=== Фрагмент текста ===
Американские проработки повышения безопасности экипажа, по сути дела, приводят к необходимости перехода к советской схеме «Шаттла». Рекомендации комиссии Роджера (комиссия по расследованию причин аварии корабля «Challenger») не решают проблему безопасности в нужной мере, а созданная позже комиссия по изучению гражданской космической программы в своих выводах рекомендовала производить полеты кораблей «Shuttle» только для решения задач, требующих наличия экипажа. Изготовление новых кораблей должно быть прекращено. Этим решением был нанесен последний удар по системе «Shuttle» как единственному и универсальному транспортному средству «Земля-Орбита». Было рекомендовано начать проектирование новых беспилотных транспортных средств, сделать основной упор на научные исследования в космосе с помощью автоматических аппаратов. Космический корабль типа «Shuttle — Endeavour», переданный НАСА в эксплуатацию в 1991 году, закрыл эту программу в части изготовления.

Объективные законы развития техники в конечном итоге привели к тому, что министерство обороны США и НАСА создали планы возврата к одноразовым носителям типа советских проектов «Энергия», «Энергия-М» и «Вулкан». В данном случае не следует говорить о заимствовании идей. В 1987 году начата разработка новой универсальной ракеты по программе ALC (передовая транспортная система), а в девяностые годы развернуты работы по созданию семейства мощных ракет-носителей. Первые пуски ракет этого семейства предполагалось начать в новом столетии.

Таким образом, в мировой практике ракетостроения как в СССР, так и в США, к концу восьмидесятых годов четко прослеживался возврат к семейству одноразовых грузовых ракет традиционного типа, перекрывающих весь мыслимый диапазон выводимых грузов. Последующие задачи (выведение на более высокие орбиты, на трассы полета к Луне и планетам Солнечной системы) должны решаться с помощью дополнительных ступеней и разгонных блоков.

Прообразом грузового варианта носителя «Энергия» в Советском Союзе стал носитель «Энергия-Т». Запуск 15 мая 1987 года «Энергии-Т» с макетом космического корабля «Скиф 19-ДМ», по сути дела, явился его первым летным испытанием. Практически одновременно в США начались проработки вариантов «Shuttle С» (карго) и «Shuttle Z». Предполагалось, что корабль будет заменен беспилотным грузовым отсеком, имеющим необходимое оборудование для автоматического полета и стыковки на орбите. Вес полезного груза при этом мог быть доведен до 70 тонн, что, по-видимому, было следствием того, что это был приспособленный вариант. Американская пресса опубликовала результаты исследования Стенфордского университета, в котором, в частности, говорилось: «... использование носителя «Энергия-Т» — это возможность добраться до Марса в обозримые сроки и за приемлемую цену» (Нью-Йорк Таймс, июль 1991 года). Не использование возможностей «Энергии-Т», виной чему явилась «перестройка», в какой-то мере стимулировало более основательные проработки варианта «Shuttle Z» с использованием разгонного блока двойного включения. Стыковка при этом на орбите Земли позволяет собрать корабль необходимого веса для пилотируемого полета к Марсу и высадки экспедиции на его поверхность.
=== Записанные данные ===
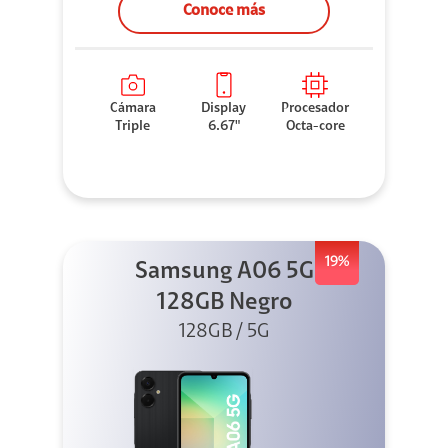
Conoce más
Cámara
Display
Procesador
Triple
6.67"
Octa-core
19%
Samsung A06 5G
128GB Negro
128GB / 5G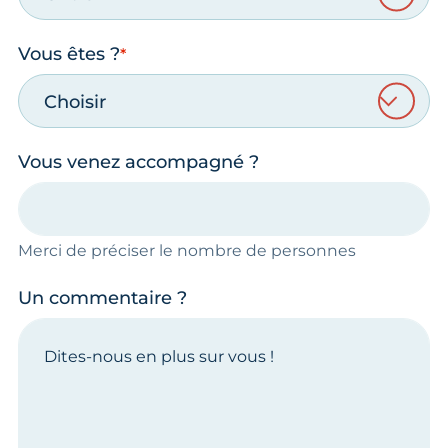
Vous êtes ?
Choisir
Vous venez accompagné ?
Merci de préciser le nombre de personnes
Un commentaire ?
===
Условие задачи –
Выведите дословно часть текста о «Шаттле» и «Энергии», расположенную между словами «Объективные законы развития» и «в новом столетии.» включительно.

Результат –
Объективные законы развития техники в конечном итоге привели к тому, что министерство обороны США и НАСА создали планы возврата к одноразовым носителям типа советских проектов «Энергия», «Энергия-М» и «Вулкан». В данном случае не следует говорить о заимствовании идей. В 1987 году начата разработка новой универсальной ракеты по программе ALC (передовая транспортная система), а в девяностые годы развернуты работы по созданию семейства мощных ракет-носителей. Первые пуски ракет этого семейства предполагалось начать в новом столетии.